Task material =
◇ ◇ ◇ ◇ ◇ ◇ ◇

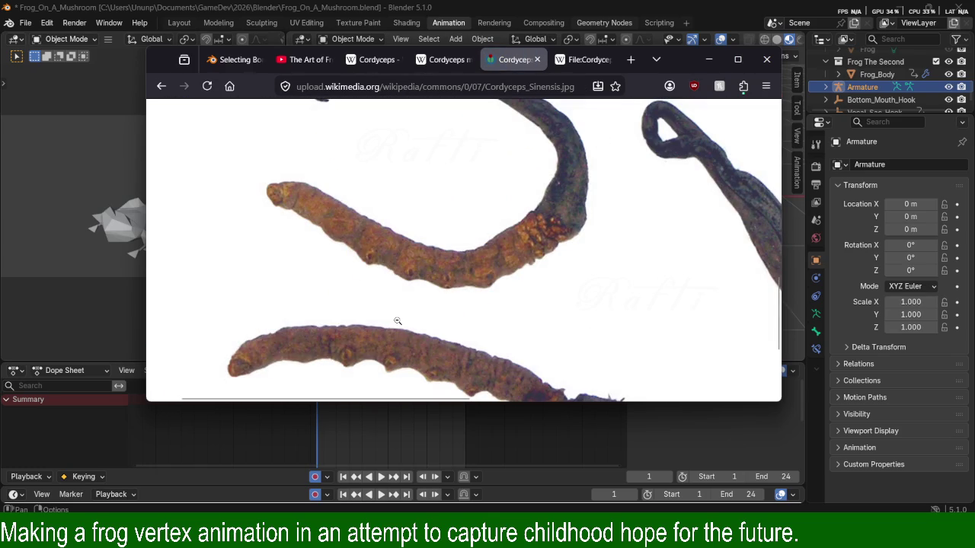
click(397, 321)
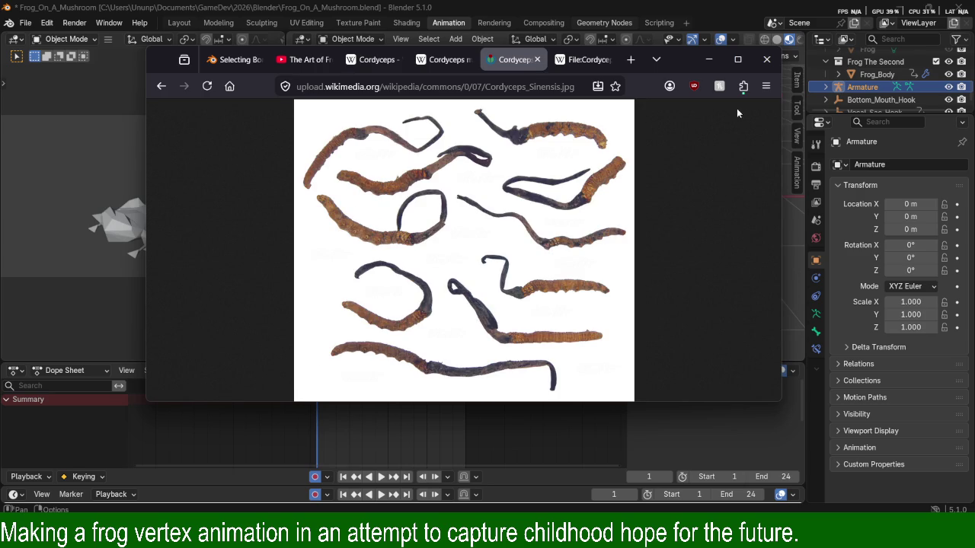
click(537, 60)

◇ ◇ ◇ ◇ ◇ ◇ ◇

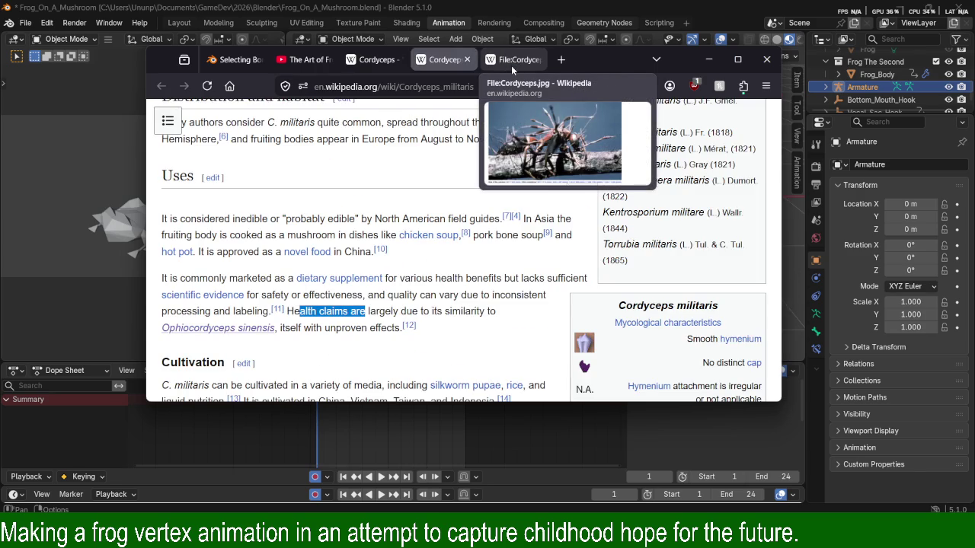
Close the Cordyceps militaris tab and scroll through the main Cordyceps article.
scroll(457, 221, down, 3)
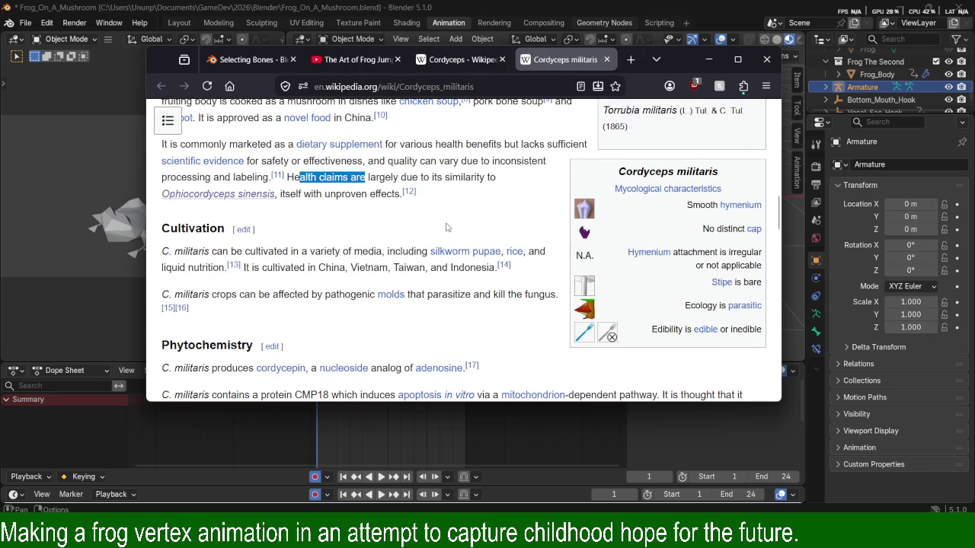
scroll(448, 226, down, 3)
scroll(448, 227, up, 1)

◇ ◇ ◇ ◇ ◇ ◇ ◇

Exercise goal = In the listing above, find the line containing "scroll(457, 221, down, 3)" and the line containing "scroll(448, 227, up, 1)", then print exactly those two lines and every line between them, minus the pictures.

Task solution =
scroll(457, 221, down, 3)
scroll(448, 226, down, 3)
scroll(448, 227, up, 1)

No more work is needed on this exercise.